Con la tecnología siempre ocurre igual: el volumen explota cuando el coste cruza el umbral de lo que cada capa de la pirámide está dispuesta a pagar.
La única diferencia es que con la IA generativa, las grandes empresas tecnológicas han saltado al mismo nivel (o incluso por delante) de los Estados en la cúspide de la pirámide, debido al brutal despliegue de infraestructura requerida. Pero la ley de la gravedad económica sigue siendo la misma: cuando el coste (por token para la IA) cae por debajo del umbral de viabilidad de la base de la pirámide, lo que antes era un proyecto inviable para una multinacional se convierte en una tarea cotidiana que cualquier pyme automatiza en una tarde. La eficiencia no ahorra el recurso; abre la presa para que el consumo caiga en cascada sobre todo el mercado.
Evolución del umbral de accesibilidad económica en el ciclo de madurez tecnológica: del coste infinito a la ubicuidad del mercado de masas bajo la Paradoja de Jevons.
Qué tareas se devalúan: tres patrones
Sin entrar en sectores concretos, existen unos patrones que se repiten en todos los oficios:
–Tareas de salida estandarizadas: Cualquier cosa donde el resultado esperado es razonablemente uniforme y existe un cuerpo de ejemplos previo. Redactar un contrato tipo, generar un resumen de un acta, traducir un texto técnico, hacer una primera versión de un informe trimestral. La IA hace esto bien y rápido, y un humano lo revisa en una fracción del tiempo que tardaba en hacerlo desde cero.

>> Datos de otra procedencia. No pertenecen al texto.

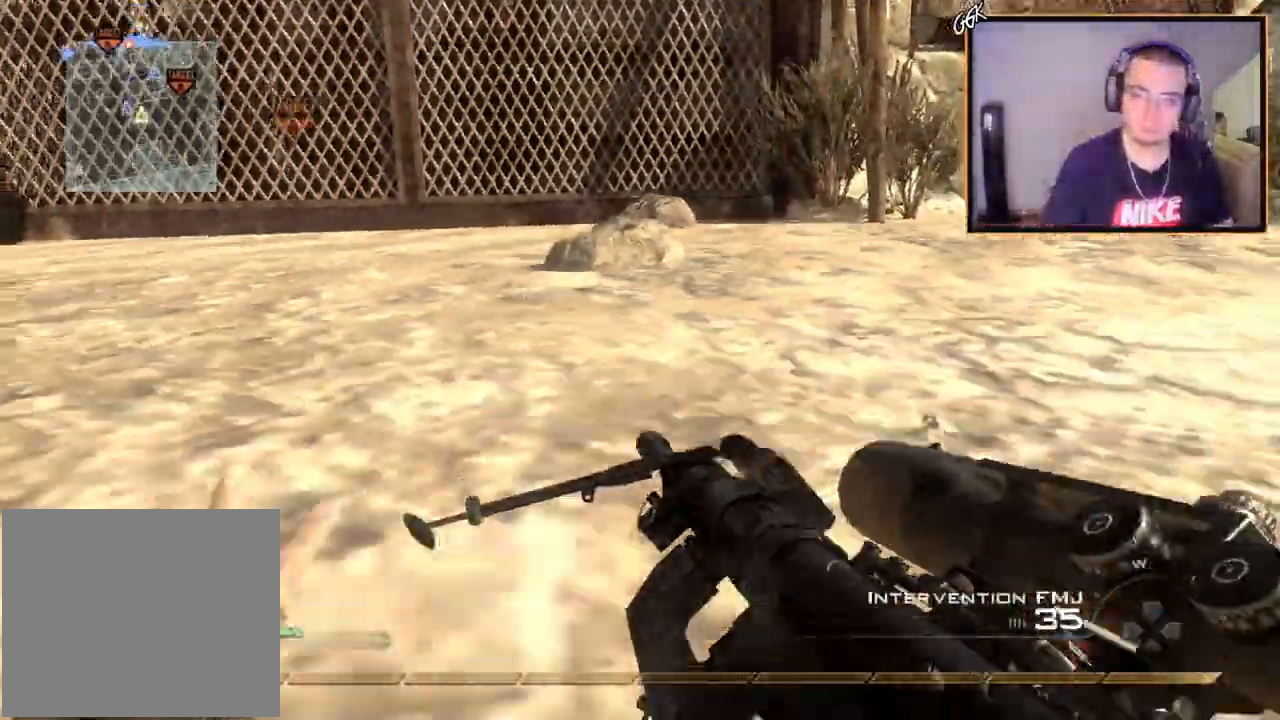
{"buttons": ["L3"], "left_stick": "up-left", "right_stick": "center", "events": [[50, "right_stick", "up-left"], [300, "L3", "down"], [300, "left_stick", "up-left"], [367, "right_stick", "left"], [484, "CROSS", "up"], [484, "right_stick", "center"]]}
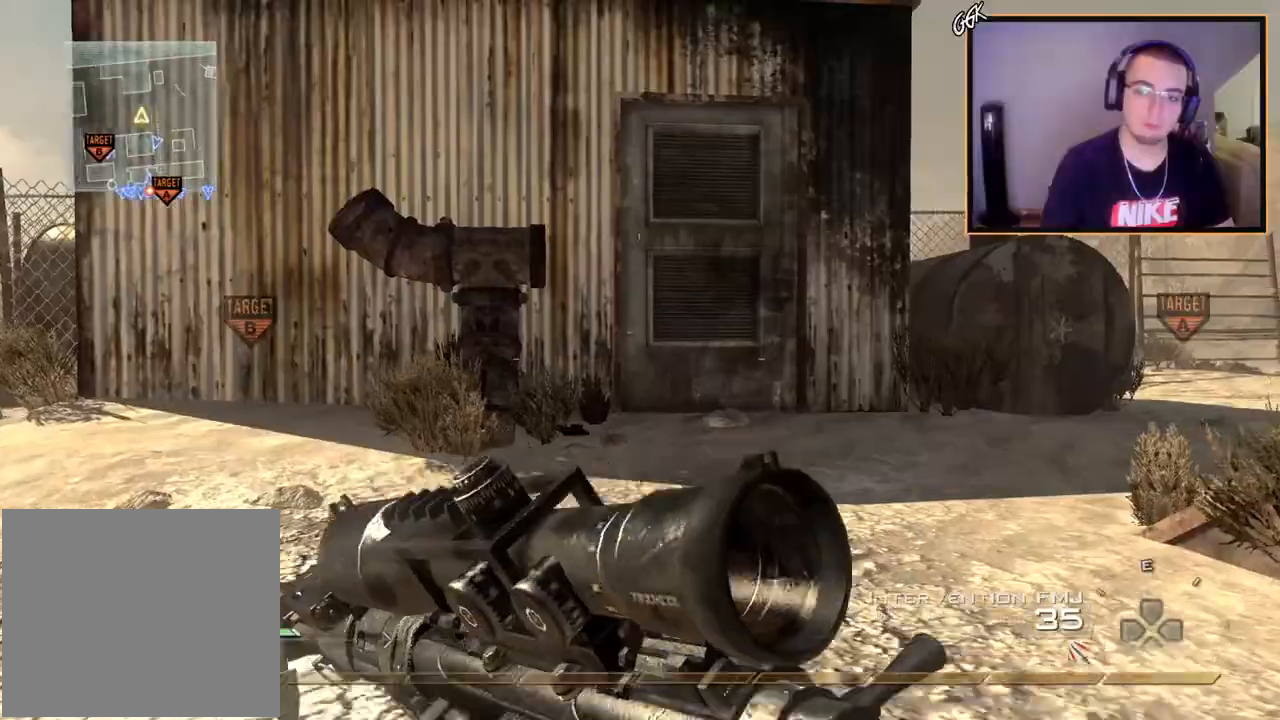
{"buttons": [], "left_stick": "up-left", "right_stick": "center", "events": [[50, "right_stick", "right"], [267, "right_stick", "center"], [283, "L3", "up"]]}
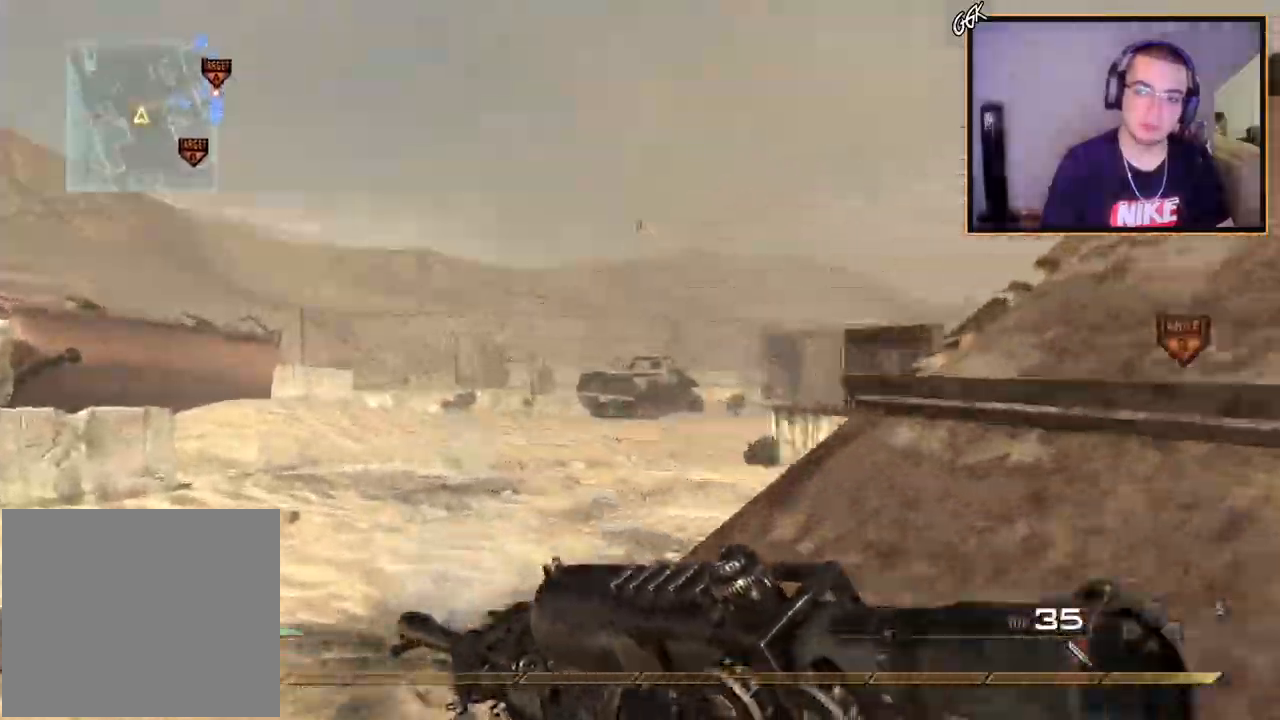
{"buttons": [], "left_stick": "up", "right_stick": "center", "events": [[50, "right_stick", "right"], [67, "left_stick", "up"], [234, "right_stick", "center"]]}
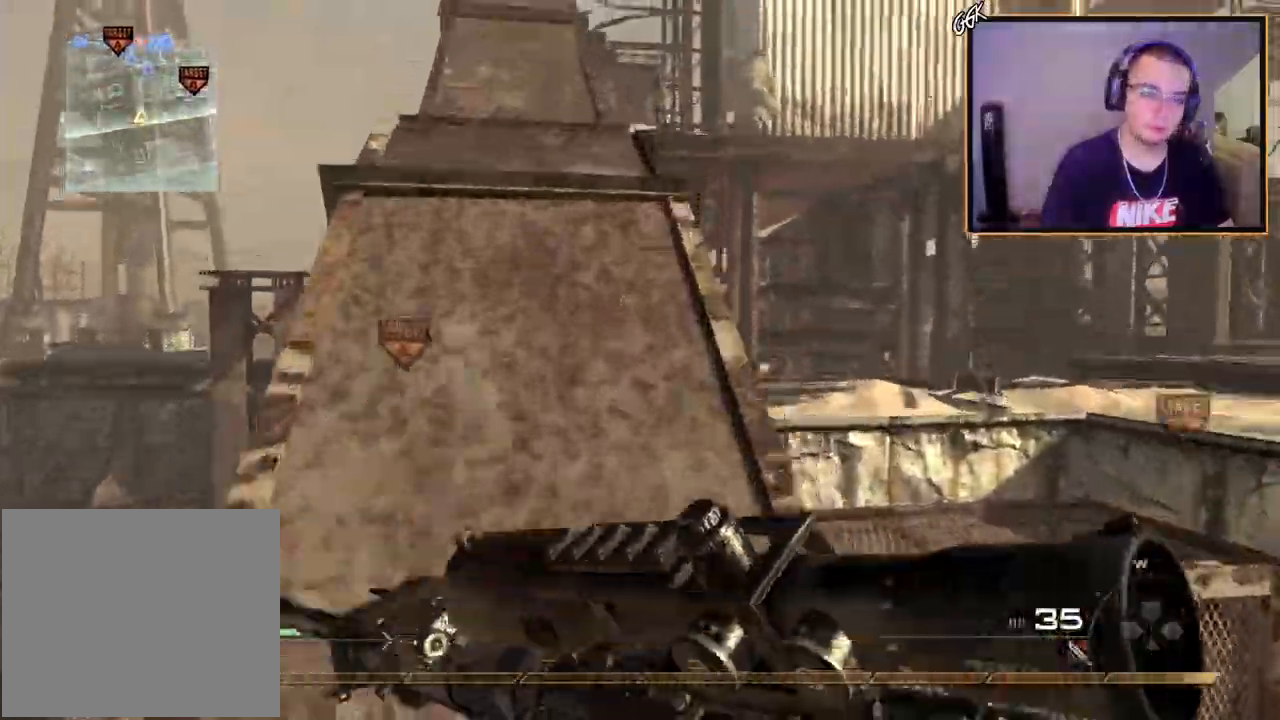
{"buttons": [], "left_stick": "up", "right_stick": "center", "events": [[350, "right_stick", "down"], [417, "right_stick", "center"]]}
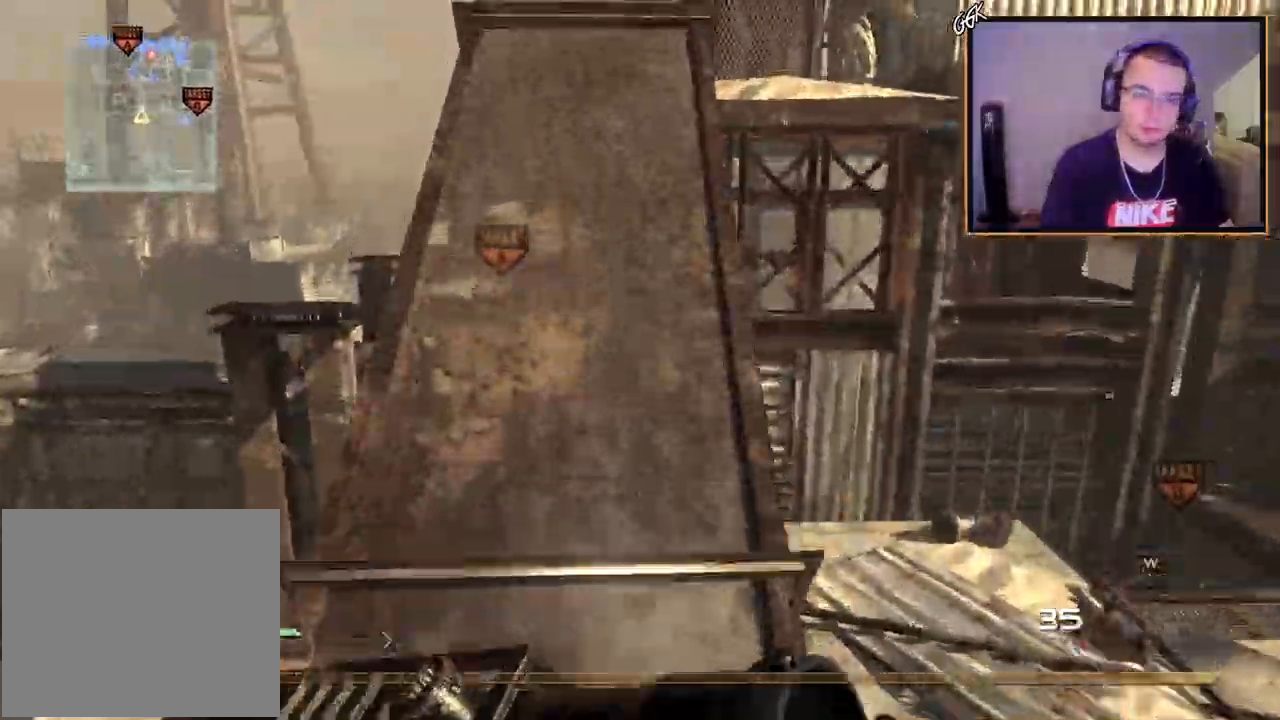
{"buttons": [], "left_stick": "down-left", "right_stick": "right", "events": [[134, "TRIANGLE", "down"], [217, "TRIANGLE", "up"], [384, "right_stick", "right"], [501, "left_stick", "down-left"]]}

–Tareas de transformación de dato a texto: Coger una tabla de Excel y describirla en prosa; convertir una grabación en un resumen; transformar una entrevista en un borrador para un artículo. La IA es buena con estas transformaciones porque tiene patrones claros. La parte de “interpretar qué de todo de esos datos importa” sigue siendo trabajo de las personas; la parte de “convertir las decisiones sueltas en un texto fluido” se delega a la IA.
–Tareas de búsqueda y ensamblaje: Buscar referencias en bibliografía, ensamblar un dossier comparativo de distintos productos, hacer un mapa de actores en un sector. La IA acelera radicalmente la fase de búsqueda y la primera consolidación, y el humano valida, descarta lo alucinado y pone el criterio final.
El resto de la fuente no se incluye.